■ **ABOUT THIS TASK**
Copy out all of the data word for word. Omit every picture.

■ **INFORMATION PROVIDED**
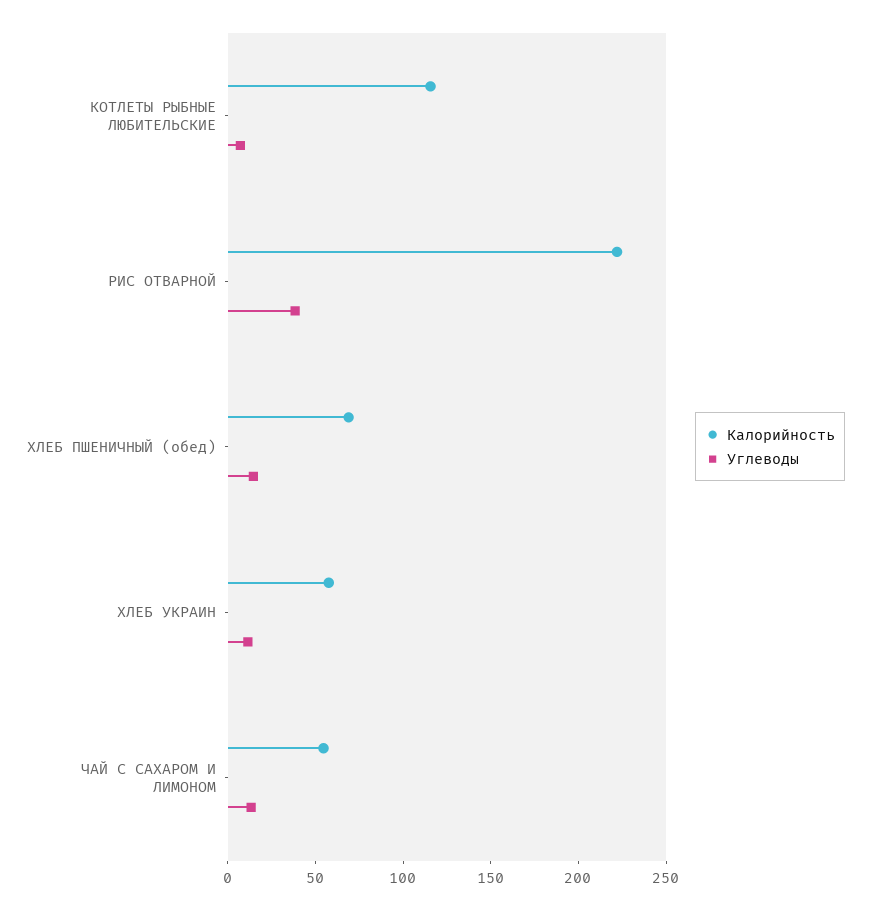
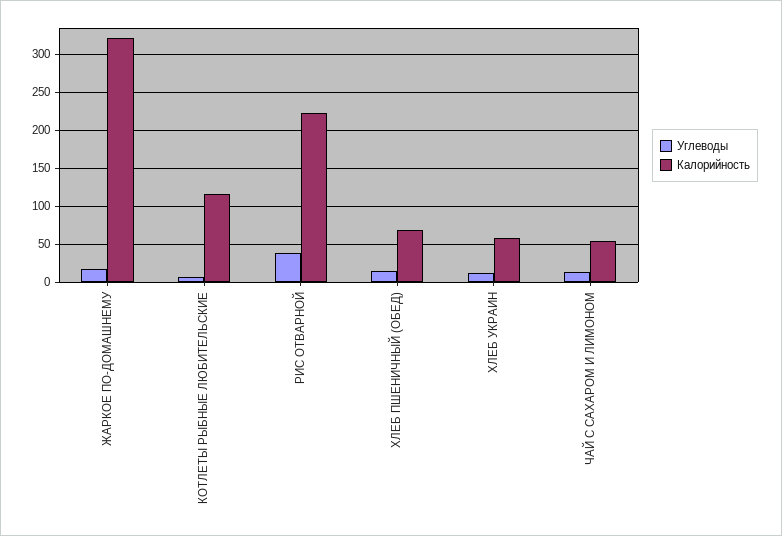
  {
    "Калорийность": {
      "КОТЛЕТЫ РЫБНЫЕ ЛЮБИТЕЛЬСКИЕ": 120,
      "РИС ОТВАРНОЙ": 220,
      "ХЛЕБ ПШЕНИЧНЫЙ (обед)": 70,
      "ХЛЕБ УКРАИН": 60,
-     "ЧАЙ С САХАРОМ И ЛИМОНОМ": 50
+     "ЧАЙ С САХАРОМ И ЛИМОНОМ": 50,
+     "ЖАРКОЕ ПО-ДОМАШНЕМУ": 320
    },
    "Углеводы": {
      "КОТЛЕТЫ РЫБНЫЕ ЛЮБИТЕЛЬСКИЕ": 10,
      "РИС ОТВАРНОЙ": 40,
      "ХЛЕБ ПШЕНИЧНЫЙ (обед)": 10,
      "ХЛЕБ УКРАИН": 10,
-     "ЧАЙ С САХАРОМ И ЛИМОНОМ": 10
+     "ЧАЙ С САХАРОМ И ЛИМОНОМ": 10,
+     "ЖАРКОЕ ПО-ДОМАШНЕМУ": 20
    }
  }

■ **EXERCISE RESULT**
  {
    "Калорийность": {
      "КОТЛЕТЫ РЫБНЫЕ ЛЮБИТЕЛЬСКИЕ": 120,
      "РИС ОТВАРНОЙ": 220,
      "ХЛЕБ ПШЕНИЧНЫЙ (обед)": 70,
      "ХЛЕБ УКРАИН": 60,
-     "ЧАЙ С САХАРОМ И ЛИМОНОМ": 50
+     "ЧАЙ С САХАРОМ И ЛИМОНОМ": 50,
+     "ЖАРКОЕ ПО-ДОМАШНЕМУ": 320
    },
    "Углеводы": {
      "КОТЛЕТЫ РЫБНЫЕ ЛЮБИТЕЛЬСКИЕ": 10,
      "РИС ОТВАРНОЙ": 40,
      "ХЛЕБ ПШЕНИЧНЫЙ (обед)": 10,
      "ХЛЕБ УКРАИН": 10,
-     "ЧАЙ С САХАРОМ И ЛИМОНОМ": 10
+     "ЧАЙ С САХАРОМ И ЛИМОНОМ": 10,
+     "ЖАРКОЕ ПО-ДОМАШНЕМУ": 20
    }
  }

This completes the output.